Problem requirements — When you write out the records, keep every word exact and drop the pictures.

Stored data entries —
────
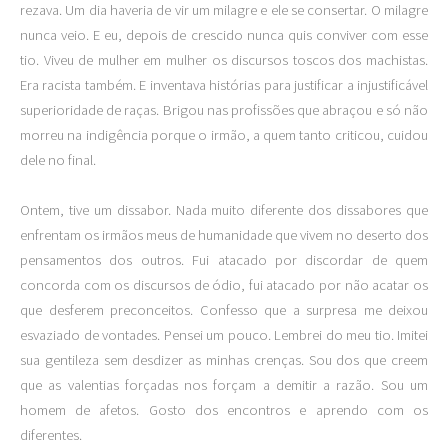
rezava. Um dia haveria de vir um milagre e ele se consertar. O milagre
nunca veio. E eu, depois de crescido nunca quis conviver com esse
tio. Viveu de mulher em mulher os discursos toscos dos machistas.
Era racista também. E inventava histórias para justificar a injustificável
superioridade de raças. Brigou nas profissões que abraçou e só não
morreu na indigência porque o irmão, a quem tanto criticou, cuidou
dele no final.
Ontem, tive um dissabor. Nada muito diferente dos dissabores que
enfrentam os irmãos meus de humanidade que vivem no deserto dos
pensamentos dos outros. Fui atacado por discordar de quem
concorda com os discursos de ódio, fui atacado por não acatar os
que desferem preconceitos. Confesso que a surpresa me deixou
esvaziado de vontades. Pensei um pouco. Lembrei do meu tio. Imitei
sua gentileza sem desdizer as minhas crenças. Sou dos que creem
que as valentias forçadas nos forçam a demitir a razão. Sou um
homem de afetos. Gosto dos encontros e aprendo com os
diferentes.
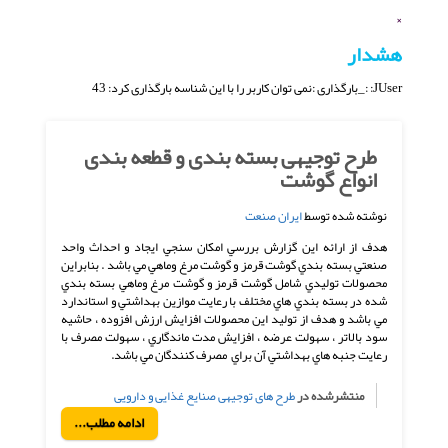
×
هشدار
JUser: :_بارگذاری :نمی توان کاربر را با این شناسه بارگذاری کرد: 43
طرح توجیهی بسته بندی و قطعه بندی
انواع گوشت
نوشته شده توسط
ایران صنعت
هدف از ارائه اين گزارش بررسي امكان سنجي ايجاد و احداث واحد
صنعتي بسته بندي گوشت قرمز و گوشت مرغ وماهي مي باشد . بنابراين
محصولات توليدي شامل گوشت قرمز و گوشت مرغ وماهي بسته بندي
شده در بسته بندي هاي مختلف با رعايت موازين بهداشتي و استاندارد
مي باشد و هدف از توليد اين محصولات افزايش ارزش افزوده ، حاشيه
سود بالاتر ، سهولت عرضه ، افزايش مدت ماندگاري ، سهولت مصرف با
رعايت جنبه هاي بهداشتي آن براي مصرف كنندگان مي باشد.
منتشرشده در
طرح های توجیهی صنایع غذایی و دارویی
ادامه مطلب...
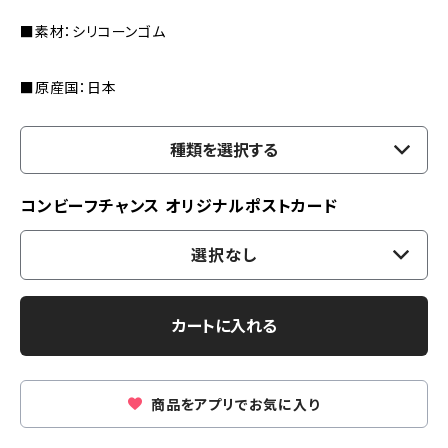
■素材：シリコーンゴム
■原産国：日本
種類を選択する
コンビーフチャンス オリジナルポストカード
選択なし
カートに入れる
商品をアプリでお気に入り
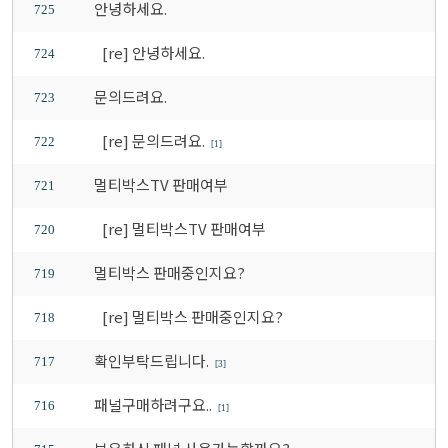
안녕하세요.
725
[re] 안녕하세요.
724
문의드려요.
723
[re] 문의드려요.
722
[1]
멀티박스TV 판매여부
721
[re] 멀티박스TV 판매여부
720
멀티박스 판매중인지요?
719
[re] 멀티박스 판매중인지요?
718
확인부탁드립니다.
717
[3]
패널구매하려구요..
716
[1]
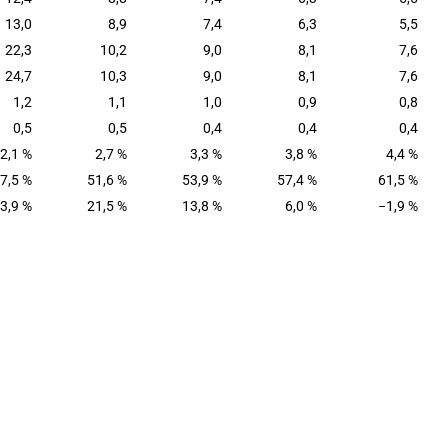
13,0
8,9
7,4
6,3
5,5
22,3
10,2
9,0
8,1
7,6
24,7
10,3
9,0
8,1
7,6
1,2
1,1
1,0
0,9
0,8
0,5
0,5
0,4
0,4
0,4
2,1 %
2,7 %
3,3 %
3,8 %
4,4 %
7,5 %
51,6 %
53,9 %
57,4 %
61,5 %
3,9 %
21,5 %
13,8 %
6,0 %
−1,9 %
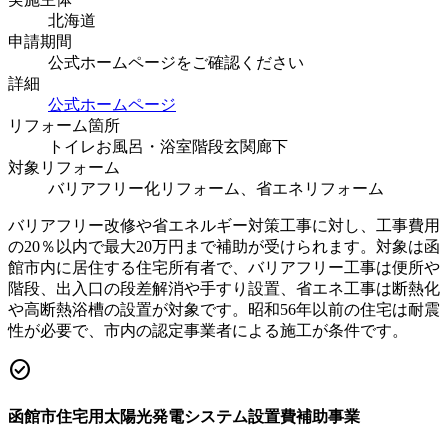
北海道
申請期間
公式ホームページをご確認ください
詳細
公式ホームページ
リフォーム箇所
トイレ
お風呂・浴室
階段
玄関
廊下
対象リフォーム
バリアフリー化リフォーム、省エネリフォーム
バリアフリー改修や省エネルギー対策工事に対し、工事費用
の20％以内で最大20万円まで補助が受けられます。対象は函
館市内に居住する住宅所有者で、バリアフリー工事は便所や
階段、出入口の段差解消や手すり設置、省エネ工事は断熱化
や高断熱浴槽の設置が対象です。昭和56年以前の住宅は耐震
性が必要で、市内の認定事業者による施工が条件です。
check_circle
函館市住宅用太陽光発電システム設置費補助事業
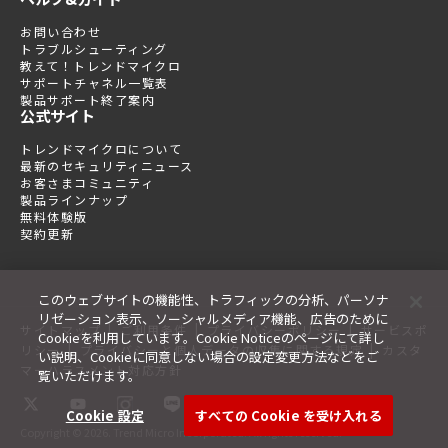
お問い合わせ
トラブルシューティング
教えて！トレンドマイクロ
サポートチャネル一覧表
製品サポート終了案内
公式サイト
トレンドマイクロについて
最新のセキュリティニュース
お客さまコミュニティ
製品ラインナップ
無料体験版
契約更新
このウェブサイトの機能性、トラフィックの分析、パーソナ
リゼーション表示、ソーシャルメディア機能、広告のために
|
|
|
サイトマップ
ご利用条件
プライバシーポリシー
サービスポ
Cookieを利用しています。Cookie Noticeのページにて詳し
|
|
リシー
プライバシーと個人データの収集に関する規定
カスタ
い説明、Cookieに同意しない場合の設定変更方法などをご
マーハラスメント対応方針
覧いただけます。
Cookie 設定
すべての Cookie を受け入れる
Copyright © 2026. Trend Micro Incorporated. All rights reserved.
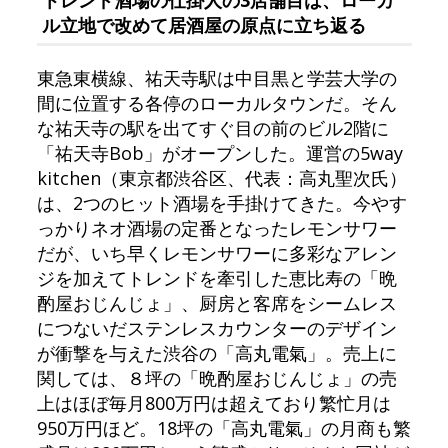
トレンド酒場の仕掛人の3店舗目は、ローカ
ル立地で改めて居酒屋の原点に立ち返る
東急東横線、祐天寺駅は中目黒と学芸大学の
間に位置する各停のローカルタウンだ。そん
な祐天寺の駅を出てすぐ目の前のビル2階に
「祐天寺Bob」がオープンした。運営の5way
kitchen（東京都渋谷区、代表：高丸聖次氏）
は、2つのヒット酒場を手掛けてきた。今やす
っかりネオ酒場の定番となったレモンサワー
だが、いち早くレモンサワーに多彩なアレン
ジを加えてトレンドを牽引した恵比寿の「晩
酌屋おじんじょ」、厨房と客席をシームレス
につないだステンレスカウンターのデザイン
が衝撃を与えた渋谷の「高丸電氣」。売上に
関しては、８坪の「晩酌屋おじんじょ」の売
上はほぼ毎月800万円は超えており繁忙月は
950万円ほど。18坪の「高丸電氣」の月商も繁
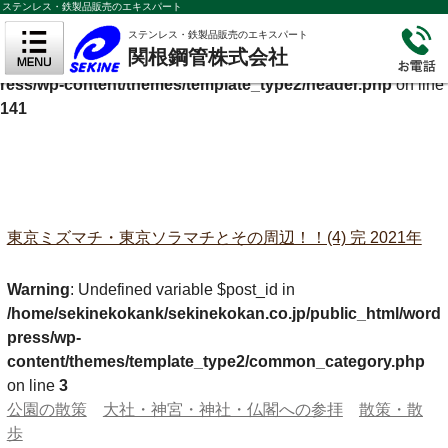
ステンレス・鉄製品販売のエキスパート
Warning
: Undefined variable $cf_description in
ステンレス・鉄製品販売のエキスパート
関根鋼管株式会社
/home/sekinekokank/sekinekokan.co.jp/public_html/wordp
ress/wp-content/themes/template_type2/header.php
on line
141
東京ミズマチ・東京ソラマチとその周辺！！(4) 完 2021年
Warning
: Undefined variable $post_id in
/home/sekinekokank/sekinekokan.co.jp/public_html/word
press/wp-
content/themes/template_type2/common_category.php
on line
3
公園の散策
大社・神宮・神社・仏閣への参拝
散策・散
歩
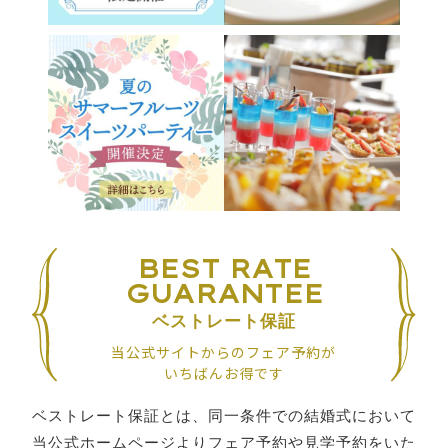
BEST RATE
GUARANTEE
ベストレート保証
当公式サイトからのフェア予約が
いちばんお得です
ベストレート保証とは、
同一条件での結婚式において
当公式ホームページよりフェア予約や見学予約をいた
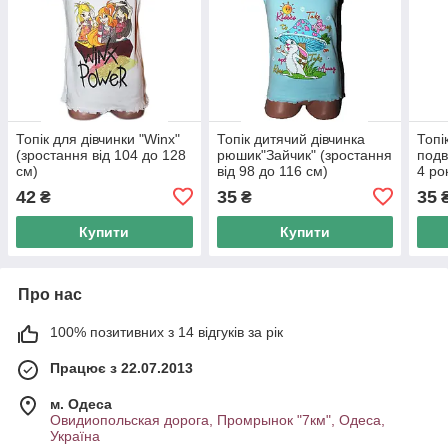
Топік для дівчинки "Winx"
Топік дитячий дівчинка
Топі
(зростання від 104 до 128
рюшик"Зайчик" (зростання
подв
см)
від 98 до 116 см)
4 рок
42
35
35
₴
₴
Купити
Купити
Про нас
100% позитивних з 14 відгуків за рік
Працює з 22.07.2013
м. Одеса
Овидиопольская дорога, Промрынок "7км", Одеса,
Україна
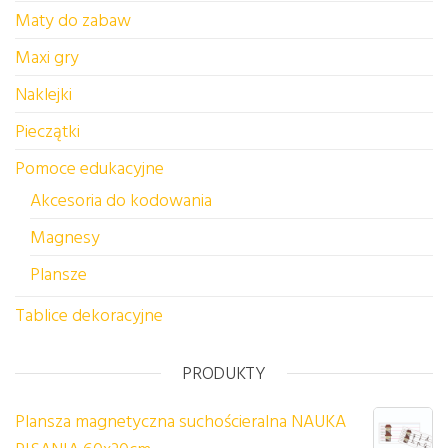
Maty do zabaw
Maxi gry
Naklejki
Pieczątki
Pomoce edukacyjne
Akcesoria do kodowania
Magnesy
Plansze
Tablice dekoracyjne
PRODUKTY
Plansza magnetyczna suchościeralna NAUKA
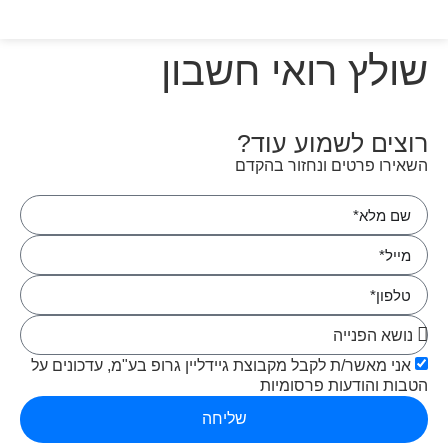
שולץ רואי חשבון
רוצים לשמוע עוד?
השאירו פרטים ונחזור בהקדם
אני מאשר/ת לקבל מקבוצת גיידליין גרופ בע"מ, עדכונים על
הטבות והודעות פרסומיות
שליחה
────
Output below —
rezava. Um dia haveria de vir um milagre e ele se consertar. O milagre
nunca veio. E eu, depois de crescido nunca quis conviver com esse
tio. Viveu de mulher em mulher os discursos toscos dos machistas.
Era racista também. E inventava histórias para justificar a injustificável
superioridade de raças. Brigou nas profissões que abraçou e só não
morreu na indigência porque o irmão, a quem tanto criticou, cuidou
dele no final.
Ontem, tive um dissabor. Nada muito diferente dos dissabores que
enfrentam os irmãos meus de humanidade que vivem no deserto dos
pensamentos dos outros. Fui atacado por discordar de quem
concorda com os discursos de ódio, fui atacado por não acatar os
que desferem preconceitos. Confesso que a surpresa me deixou
esvaziado de vontades. Pensei um pouco. Lembrei do meu tio. Imitei
sua gentileza sem desdizer as minhas crenças. Sou dos que creem
que as valentias forçadas nos forçam a demitir a razão. Sou um
homem de afetos. Gosto dos encontros e aprendo com os
diferentes.
×
هشدار
JUser: :_بارگذاری :نمی توان کاربر را با این شناسه بارگذاری کرد: 43
طرح توجیهی بسته بندی و قطعه بندی
انواع گوشت
نوشته شده توسط
ایران صنعت
هدف از ارائه اين گزارش بررسي امكان سنجي ايجاد و احداث واحد
صنعتي بسته بندي گوشت قرمز و گوشت مرغ وماهي مي باشد . بنابراين
محصولات توليدي شامل گوشت قرمز و گوشت مرغ وماهي بسته بندي
شده در بسته بندي هاي مختلف با رعايت موازين بهداشتي و استاندارد
مي باشد و هدف از توليد اين محصولات افزايش ارزش افزوده ، حاشيه
سود بالاتر ، سهولت عرضه ، افزايش مدت ماندگاري ، سهولت مصرف با
رعايت جنبه هاي بهداشتي آن براي مصرف كنندگان مي باشد.
منتشرشده در
طرح های توجیهی صنایع غذایی و دارویی
ادامه مطلب...
■素材：シリコーンゴム
■原産国：日本
種類を選択する
コンビーフチャンス オリジナルポストカード
選択なし
カートに入れる
商品をアプリでお気に入り
안녕하세요.
725
[re] 안녕하세요.
724
문의드려요.
723
[re] 문의드려요.
722
[1]
멀티박스TV 판매여부
721
[re] 멀티박스TV 판매여부
720
멀티박스 판매중인지요?
719
[re] 멀티박스 판매중인지요?
718
확인부탁드립니다.
717
[3]
패널구매하려구요..
716
[1]
13,0
8,9
7,4
6,3
5,5
22,3
10,2
9,0
8,1
7,6
24,7
10,3
9,0
8,1
7,6
1,2
1,1
1,0
0,9
0,8
0,5
0,5
0,4
0,4
0,4
2,1 %
2,7 %
3,3 %
3,8 %
4,4 %
7,5 %
51,6 %
53,9 %
57,4 %
61,5 %
3,9 %
21,5 %
13,8 %
6,0 %
−1,9 %
北海道
申請期間
公式ホームページをご確認ください
詳細
公式ホームページ
リフォーム箇所
トイレ
お風呂・浴室
階段
玄関
廊下
対象リフォーム
バリアフリー化リフォーム、省エネリフォーム
バリアフリー改修や省エネルギー対策工事に対し、工事費用
の20％以内で最大20万円まで補助が受けられます。対象は函
館市内に居住する住宅所有者で、バリアフリー工事は便所や
階段、出入口の段差解消や手すり設置、省エネ工事は断熱化
や高断熱浴槽の設置が対象です。昭和56年以前の住宅は耐震
性が必要で、市内の認定事業者による施工が条件です。
check_circle
函館市住宅用太陽光発電システム設置費補助事業
お問い合わせ
トラブルシューティング
教えて！トレンドマイクロ
サポートチャネル一覧表
製品サポート終了案内
公式サイト
トレンドマイクロについて
最新のセキュリティニュース
お客さまコミュニティ
製品ラインナップ
無料体験版
契約更新
このウェブサイトの機能性、トラフィックの分析、パーソナ
リゼーション表示、ソーシャルメディア機能、広告のために
|
|
|
サイトマップ
ご利用条件
プライバシーポリシー
サービスポ
Cookieを利用しています。Cookie Noticeのページにて詳し
|
|
リシー
プライバシーと個人データの収集に関する規定
カスタ
い説明、Cookieに同意しない場合の設定変更方法などをご
マーハラスメント対応方針
覧いただけます。
Cookie 設定
すべての Cookie を受け入れる
Copyright © 2026. Trend Micro Incorporated. All rights reserved.
トレンド酒場の仕掛人の3店舗目は、ローカ
ル立地で改めて居酒屋の原点に立ち返る
東急東横線、祐天寺駅は中目黒と学芸大学の
間に位置する各停のローカルタウンだ。そん
な祐天寺の駅を出てすぐ目の前のビル2階に
「祐天寺Bob」がオープンした。運営の5way
kitchen（東京都渋谷区、代表：高丸聖次氏）
は、2つのヒット酒場を手掛けてきた。今やす
っかりネオ酒場の定番となったレモンサワー
だが、いち早くレモンサワーに多彩なアレン
ジを加えてトレンドを牽引した恵比寿の「晩
酌屋おじんじょ」、厨房と客席をシームレス
につないだステンレスカウンターのデザイン
が衝撃を与えた渋谷の「高丸電氣」。売上に
関しては、８坪の「晩酌屋おじんじょ」の売
上はほぼ毎月800万円は超えており繁忙月は
950万円ほど。18坪の「高丸電氣」の月商も繁
ステンレス・鉄製品販売のエキスパート
Warning
: Undefined variable $cf_description in
ステンレス・鉄製品販売のエキスパート
関根鋼管株式会社
/home/sekinekokank/sekinekokan.co.jp/public_html/wordp
ress/wp-content/themes/template_type2/header.php
on line
141
東京ミズマチ・東京ソラマチとその周辺！！(4) 完 2021年
Warning
: Undefined variable $post_id in
/home/sekinekokank/sekinekokan.co.jp/public_html/word
press/wp-
content/themes/template_type2/common_category.php
on line
3
公園の散策
大社・神宮・神社・仏閣への参拝
散策・散
歩
BEST RATE
GUARANTEE
ベストレート保証
当公式サイトからのフェア予約が
いちばんお得です
ベストレート保証とは、
同一条件での結婚式において
当公式ホームページよりフェア予約や見学予約をいた
Топік для дівчинки "Winx"
Топік дитячий дівчинка
Топі
(зростання від 104 до 128
рюшик"Зайчик" (зростання
подв
см)
від 98 до 116 см)
4 рок
42
35
35
₴
₴
Купити
Купити
Про нас
100% позитивних з 14 відгуків за рік
Працює з 22.07.2013
м. Одеса
Овидиопольская дорога, Промрынок "7км", Одеса,
Україна
Maty do zabaw
Maxi gry
Naklejki
Pieczątki
Pomoce edukacyjne
Akcesoria do kodowania
Magnesy
Plansze
Tablice dekoracyjne
PRODUKTY
Plansza magnetyczna suchościeralna NAUKA
שולץ רואי חשבון
רוצים לשמוע עוד?
השאירו פרטים ונחזור בהקדם
אני מאשר/ת לקבל מקבוצת גיידליין גרופ בע"מ, עדכונים על
הטבות והודעות פרסומיות
שליחה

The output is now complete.